Yesterday at APSA we met with a group of students here on a program from Norway, and I hope they achieve the level of familiarity we’ve reached in their encounter with India. When they filed into the room we were in they clung together as much as we did in our first week. And while this is a more than an acceptable response to your first day in a new culture, they spoke of their program duration being only 20 something days, and a bulk of it was to be spent traveling together. I’m jumping to conclusions here without any actual evidence but the itinerary they spoke of – and perhaps also the overwhelming prevalence of stereotypical elephant pants – gave me the sense that these student’s might only ever see Bangalore through the lens of a tourist. Henk touched on it yesterday and to reiterate what he said, I don’t yet feel like a local, but for once seeing people more out of place than myself made me realize the value in not just visiting foreign countries but living and working in them.

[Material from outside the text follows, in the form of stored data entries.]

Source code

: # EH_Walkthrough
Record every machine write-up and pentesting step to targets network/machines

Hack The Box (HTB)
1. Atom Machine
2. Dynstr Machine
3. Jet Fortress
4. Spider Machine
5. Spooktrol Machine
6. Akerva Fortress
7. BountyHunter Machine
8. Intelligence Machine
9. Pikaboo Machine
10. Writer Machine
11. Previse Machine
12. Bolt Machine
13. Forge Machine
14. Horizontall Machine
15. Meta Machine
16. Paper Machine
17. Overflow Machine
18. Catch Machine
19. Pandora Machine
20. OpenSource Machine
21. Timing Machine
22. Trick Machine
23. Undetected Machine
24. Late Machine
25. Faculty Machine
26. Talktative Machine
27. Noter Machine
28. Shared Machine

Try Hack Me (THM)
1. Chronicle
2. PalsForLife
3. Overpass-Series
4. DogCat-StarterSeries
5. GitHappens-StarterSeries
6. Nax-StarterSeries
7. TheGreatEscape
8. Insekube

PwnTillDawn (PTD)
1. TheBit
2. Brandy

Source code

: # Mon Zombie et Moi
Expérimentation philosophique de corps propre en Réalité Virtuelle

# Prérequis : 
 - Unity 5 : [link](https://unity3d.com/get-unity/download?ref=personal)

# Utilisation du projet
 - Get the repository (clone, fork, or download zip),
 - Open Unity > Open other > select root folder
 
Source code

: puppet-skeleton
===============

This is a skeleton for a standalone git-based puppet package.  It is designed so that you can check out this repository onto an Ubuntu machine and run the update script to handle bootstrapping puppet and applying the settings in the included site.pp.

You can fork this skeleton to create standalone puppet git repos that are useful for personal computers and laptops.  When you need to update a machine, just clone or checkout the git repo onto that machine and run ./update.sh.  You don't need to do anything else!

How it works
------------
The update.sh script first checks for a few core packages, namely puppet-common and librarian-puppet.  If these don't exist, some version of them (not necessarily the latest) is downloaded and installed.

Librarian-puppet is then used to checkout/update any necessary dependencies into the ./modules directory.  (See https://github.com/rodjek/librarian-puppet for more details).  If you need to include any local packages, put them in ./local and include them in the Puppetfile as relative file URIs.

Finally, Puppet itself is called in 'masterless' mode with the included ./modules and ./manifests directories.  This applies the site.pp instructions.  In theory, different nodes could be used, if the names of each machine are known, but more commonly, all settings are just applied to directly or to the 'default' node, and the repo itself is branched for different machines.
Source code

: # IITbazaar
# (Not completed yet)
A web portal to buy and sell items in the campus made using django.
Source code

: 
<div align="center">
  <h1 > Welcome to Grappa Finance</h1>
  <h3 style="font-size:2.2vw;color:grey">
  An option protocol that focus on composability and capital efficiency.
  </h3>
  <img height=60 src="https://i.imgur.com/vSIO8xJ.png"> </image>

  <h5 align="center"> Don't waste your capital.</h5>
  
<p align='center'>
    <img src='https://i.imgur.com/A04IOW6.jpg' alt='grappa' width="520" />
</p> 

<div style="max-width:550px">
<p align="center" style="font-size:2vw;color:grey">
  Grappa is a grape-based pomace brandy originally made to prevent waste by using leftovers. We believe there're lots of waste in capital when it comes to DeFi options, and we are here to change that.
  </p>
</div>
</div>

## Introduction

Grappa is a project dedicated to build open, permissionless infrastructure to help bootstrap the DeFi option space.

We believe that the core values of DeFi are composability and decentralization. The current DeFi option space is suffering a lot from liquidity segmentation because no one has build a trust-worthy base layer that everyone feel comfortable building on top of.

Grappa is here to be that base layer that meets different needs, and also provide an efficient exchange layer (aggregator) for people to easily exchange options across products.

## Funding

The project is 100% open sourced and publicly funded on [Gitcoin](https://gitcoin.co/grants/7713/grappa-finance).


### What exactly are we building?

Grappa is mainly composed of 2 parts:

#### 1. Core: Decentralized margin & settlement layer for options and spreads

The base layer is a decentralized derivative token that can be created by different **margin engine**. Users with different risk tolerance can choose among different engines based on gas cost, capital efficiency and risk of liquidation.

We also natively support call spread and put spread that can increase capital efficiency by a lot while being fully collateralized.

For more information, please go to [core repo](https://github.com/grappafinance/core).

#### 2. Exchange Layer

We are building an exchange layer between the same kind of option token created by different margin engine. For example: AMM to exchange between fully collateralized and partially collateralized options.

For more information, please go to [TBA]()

There’s also something to be said about traveling in large groups and how that affects our experience in new places. Nothing screams tourists louder than simply moving in a group of 6 or more people. Anytime we go anywhere with GCIL, it’s fun to reflect on the experience with peers but the experience itself seems distorted just by the sheer size and make-up of our group. Just the number of restaurant and store managers we’ve met already dwarfs the number or similar encounters I’ve had back home. I suppose it’s obvious that we’re going to be treated differently in a tour group setting than while on our own, but the degree of difference is striking to me. Somehow walking by myself to the family store a block away to buy Oreos feels more authentically Indian than going to a banana leaf restaurant with the class. Traversing Bangalore without the safety net of peers in my limited experiences has led to easier interactions with auto drivers, more in-depth response from strangers when asking for help, and just an overarching feeling of seamlessness. I appreciate the opportunities offered by GCIL to work independently but I also wonder if there’s even more that could be asked of us outside the group setting.
Regardless, this trip has opened my eyes in more ways than one and continues to impress me. If everything goes according to plan, I’ll be back in a foreign country in no time.
Hopefully one with similarly priced food and similarly lacking in punctuality.